Vor etwa drei Jahren stellte Yamaichi Electronics den ersten BEC (Board-Edge-Connector) mit 230 Pins und einem Kontaktabstand (Pitch) von 0,5 mm für Module entsprechend MXM- und Qseven-Standard vor, der speziell für automobile Anwendungen entwickelt und getestet war. Da jedoch die Anforderungen speziell im Bereich der Datenübertragungsraten permanent steigen, hat das Unternehmen nun den nächsten Schritt in die Zukunft in diese Richtung unternommen.

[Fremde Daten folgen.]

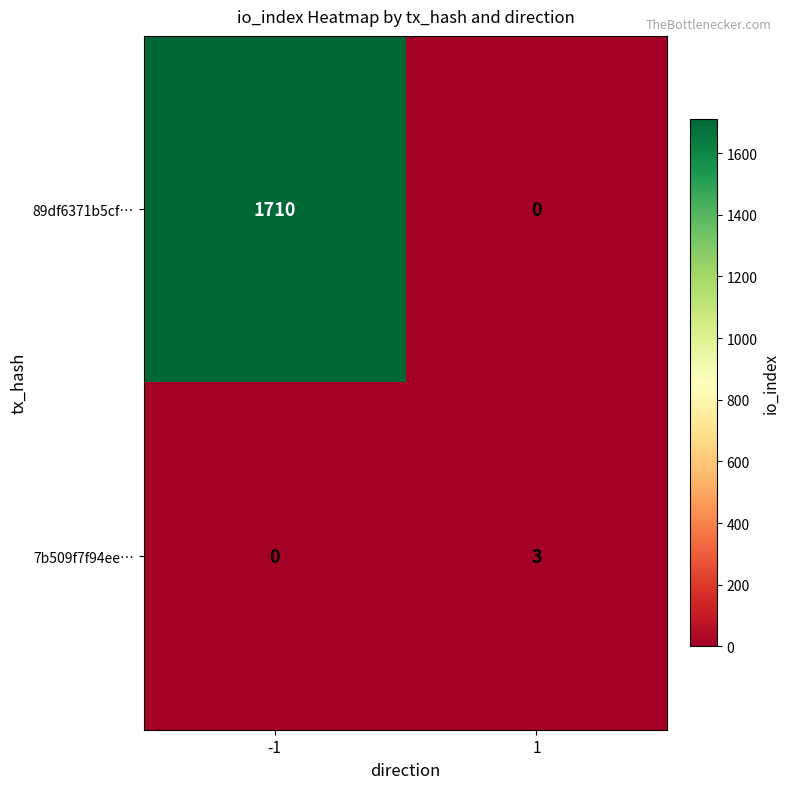

Read the 89df6371b5cf… value at -1.

1710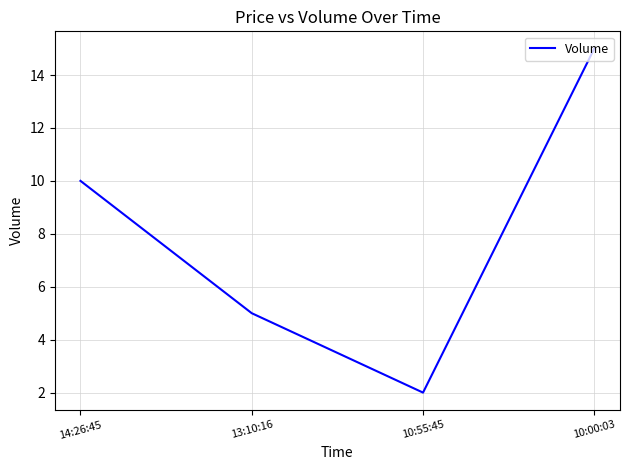

What is the sum of the values at 10:55:45 and 14:26:45?

12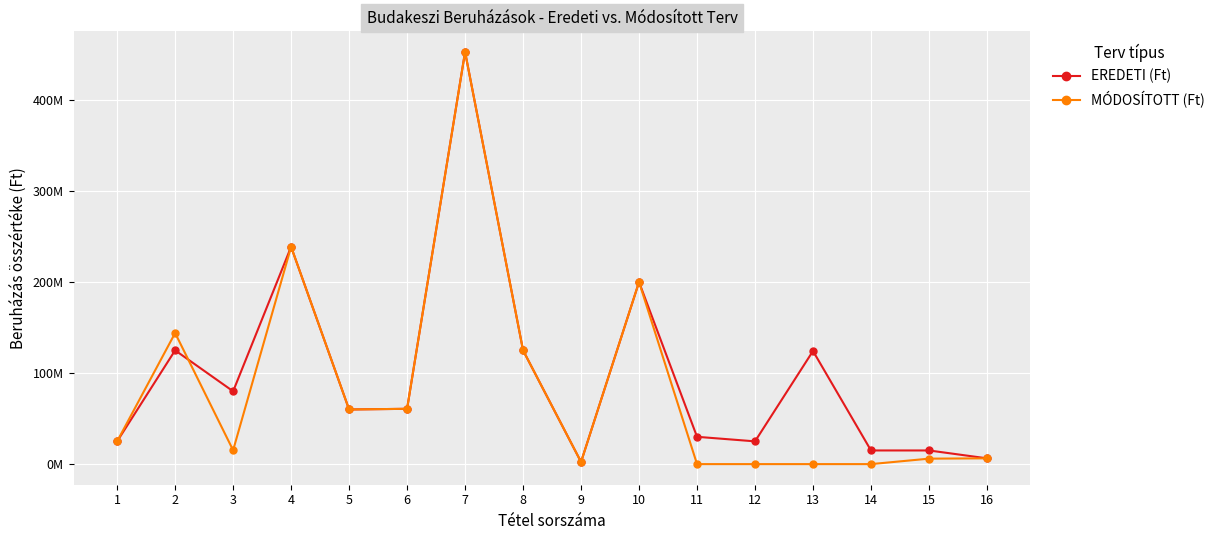

Which series ends up on top after the final intersection of EREDETI (Ft) and MÓDOSÍTOTT (Ft)?

EREDETI (Ft)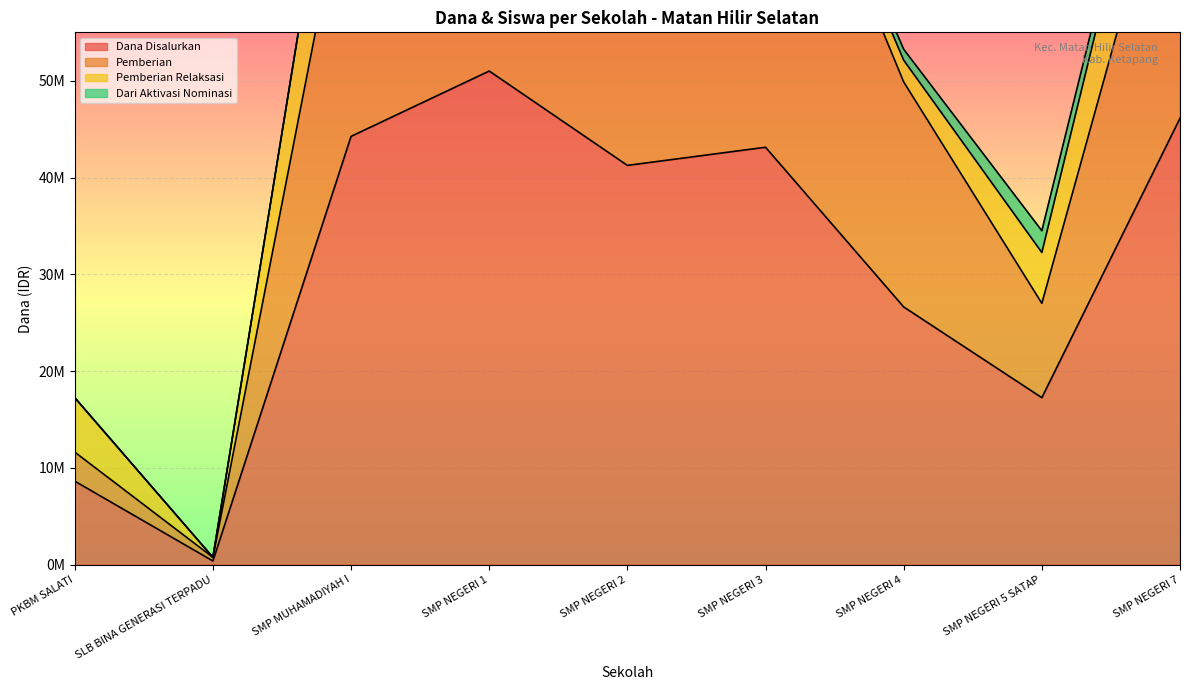

Which category has the lowest value in the Dana Disalurkan series?

SLB BINA GENERASI TERPADU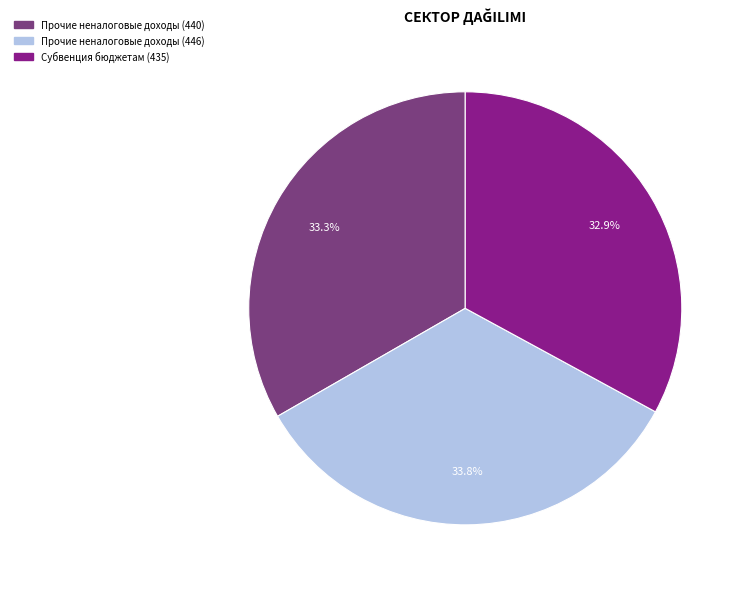

Does Прочие неналоговые доходы (446) represent more than half of the total?

No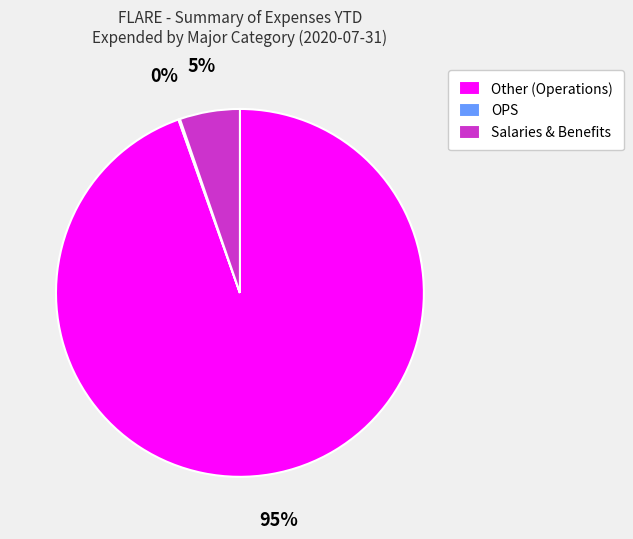

To the nearest percent, what portion does Salaries & Benefits represent?

5%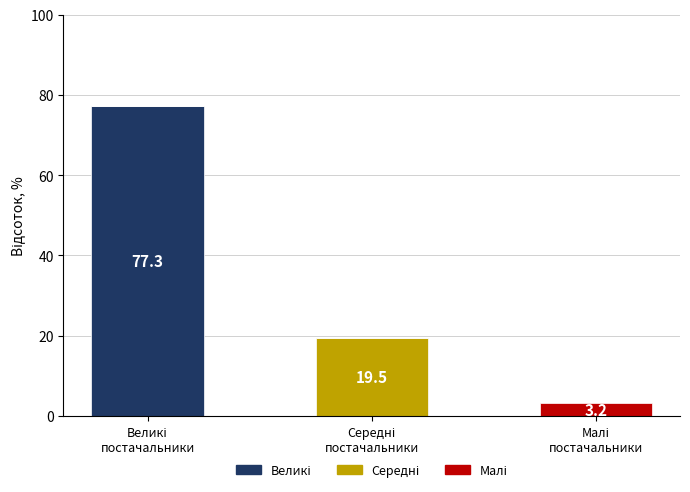

Count the number of categories in the chart.

3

Herausgekommen ist ein Steckverbinder mit identischen Außenabmessungen, gleicher Kontaktzahl und gleichem Pitch sowie einem nahezu identischen Footprint-Layout (Bild 1, oben). Dennoch unterstützt er nun höhere Datenraten für Formate wie USB 3.0, HDMI oder PCI Express 2.0. Möglich wurde dies durch ein grundlegendes Redesign der Kontakte und die Weiterentwicklung des Isolierkörpers. 
Zudem erfüllt der Steckverbinder weiterhin die Anforderungen aus dem Automobilbereich und eignet sich damit auch für andere anspruchsvolle Anwendungen. So erfüllen die Kontakte beispielsweise die notwendigen Eigenschaften, um stabile Kontaktkraft auch bei Vibrationen und Schock zu gewährleisten. Durch die Federeigenschaft der Kontakte kann der BEC-Verbinder zudem mechanische Toleranzen ausgleichen und eine sichere Datenübertragung gewährleisten, sollten Module mit Maßen an den Toleranzgrenzen verwendet werden.
Charakteristisch für den High-Speed-BEC sind wie beim Vorgängermodell die seitlichen Verlängerungen des Isolierkörpers, die einerseits die SMT-Tabs fixieren und andererseits beidseitig einen Gewindeniet beinhalten, um die Modulkarte optional zusätzlich zu fixieren. So lässt sich diese mit Schrauben mit dem Stecker verbinden. Die vergrößerten SMT-Tabs dienen der Anbindung der Signalmasse sowie - neben den 230 Kontakten - zur SMT-Anbindung an das Motherboard.
Der Steckverbinder wird in verschiedenen Plattierungen angeboten, zum Beispiel Gold-Flash sowie 15 Mikrozoll und 30 Mikrozoll Gold im Kontaktbereich. Er wird im Tape&Reel verpackt und ausgeliefert. Die Fertigung findet fast ausschließlich automatisiert statt. Die automatische, hundertprozentige Kontrolle soll gleichbleibende und stabile Qualität gewährleisten.

Optionaler Power-Stecker

Als mögliche Option bietet Yamaichi einen sogenannten Power-Stecker an, der die Board-Edge-Familie komplettiert. Für den Fall, dass alle 230 Kontakte des High-Speed-BEC (HS-BEC) für die Signalübertragung (230 x 0,5 A) genutzt werden, bietet der Power-Stecker die Möglichkeit zur notwendigen Stromversorgung. Auf der dem HS-BEC gegenüberliegenden Seite des Moduls eingesetzt, übertragen zehn Kontakte jeweils 1,5 A. Dabei kontaktiert der Power-Stecker das Modul auf der Modulunterseite. Somit hat der Anwender die Möglichkeit, Daten- und Stromversorgung auf höchstem Level und bei einem kleinstmöglichen Formfaktor zu gewährleisten. Für die Montage wird das Modul zunächst in den BEC/HS-BEC eingeschoben und dann nach unten gedrückt. Der Power-Stecker ist mit einer Verrastungsfeder ausgestattet, die das Modul fixiert und damit das Handling vor dem weiteren Verarbeitungsprozess vereinfacht. Zudem hat auch der Power-Stecker seitlich im Bereich der SMT-Tabs eingepresste Gewindenieten, um das Modul mit dem Power-Stecker zu verschrauben und damit zu fixieren. Das Verlöten erfolgt ebenfalls im SMT-Verfahren über die zehn Pins und zwei SMT-Tabs.
Der Power-Steckverbinder wird in den gleichen Plattierungen angeboten wie der HS-BEC und auch im Tape&Reel ausgeliefert und verpackt.